WHAT YOU WILL DO: Looking through the listing below, state how many lines have the word "DWIDTH" in them. Only the number should be given.

RECORDS TO USE below:

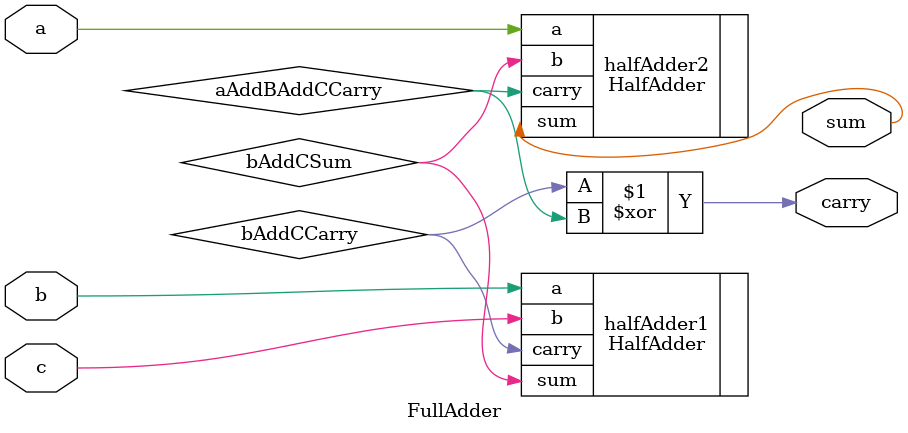
<source format=v>
`include "HalfAdder.v"

module FullAdder (
    input a, b, c,
    output sum, carry
);

    wire bAddCSum, bAddCCarry;
    wire aAddBAddCCarry;

    HalfAdder halfAdder1 (.a(b), .b(c), .sum(bAddCSum), .carry(bAddCCarry));
    HalfAdder halfAdder2 (.a(a), .b(bAddCSum), .sum(sum), .carry(aAddBAddCCarry));

    assign carry = bAddCCarry ^ aAddBAddCCarry;
endmodule
</source>
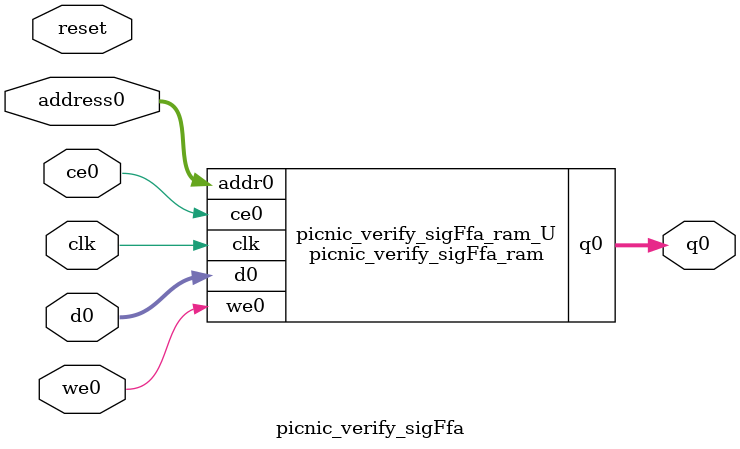
<source format=v>
`timescale 1 ns / 1 ps
module picnic_verify_sigFfa_ram (addr0, ce0, d0, we0, q0,  clk);

parameter DWIDTH = 8;
parameter AWIDTH = 15;
parameter MEM_SIZE = 16425;

input[AWIDTH-1:0] addr0;
input ce0;
input[DWIDTH-1:0] d0;
input we0;
output reg[DWIDTH-1:0] q0;
input clk;

(* ram_style = "block" *)reg [DWIDTH-1:0] ram[0:MEM_SIZE-1];




always @(posedge clk)  
begin 
    if (ce0) begin
        if (we0) 
            ram[addr0] <= d0; 
        q0 <= ram[addr0];
    end
end


endmodule

`timescale 1 ns / 1 ps
module picnic_verify_sigFfa(
    reset,
    clk,
    address0,
    ce0,
    we0,
    d0,
    q0);

parameter DataWidth = 32'd8;
parameter AddressRange = 32'd16425;
parameter AddressWidth = 32'd15;
input reset;
input clk;
input[AddressWidth - 1:0] address0;
input ce0;
input we0;
input[DataWidth - 1:0] d0;
output[DataWidth - 1:0] q0;



picnic_verify_sigFfa_ram picnic_verify_sigFfa_ram_U(
    .clk( clk ),
    .addr0( address0 ),
    .ce0( ce0 ),
    .we0( we0 ),
    .d0( d0 ),
    .q0( q0 ));

endmodule


</source>
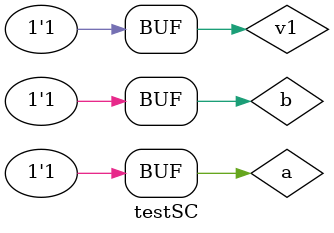
<source format=v>

module operadorMS ( s4, s3, a, b);
output s4, s3;
input a, b;

xor XOR2(s4,a,b);
and AND2(s3,a,b);

endmodule


module operadorSC ( s0, s1, a, b, v1 );
output s0, s1;
input a, b, v1;
wire s3, s4;

operadorMS MS1(s4,s3,a,b);
operadorMS MS2( s0, s2 ,v1 ,s4);
or OR1(s1,s2,s3);

endmodule



module testSC;
reg a,b,v1;
wire s0,s1;

operadorSC SC ( s0, s1, a, b, v1 );

 initial begin : start
		a=0; b=0; v1=0; 
end

initial begin : main

#1 $display ( " Operador Meia Soma - Modelo Tradicional " );
#1 $display ( " a + b + v1 = s1 s0" );
	$monitor ( " %b + %b + %b =  %b  %b ",a,b,v1,s1,s0);
	
		#1	a=0;	b=0; v1=1;
 		#1	a=0;	b=1; v1=0;
		#1	a=0;	b=1; v1=1;
		#1	a=1;	b=0; v1=0;
		#1	a=1;	b=0; v1=1;
		#1	a=1;	b=1; v1=0;
		#1	a=1;	b=1; v1=1;
		
end

endmodule

 
//    Operador Meia Soma - Modelo Tradicional 
//     a + b + v1 = s1 s0
//     0 + 0 + 0 =  0  0 
//     0 + 0 + 1 =  0  1 
//     0 + 1 + 0 =  0  1 
//     0 + 1 + 1 =  1  0 
//     1 + 0 + 0 =  0  1 
//     1 + 0 + 1 =  1  0 
//     1 + 1 + 0 =  1  0 
//     1 + 1 + 1 =  1  1
</source>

End of RECORDS TO USE.

THE ANSWER: 4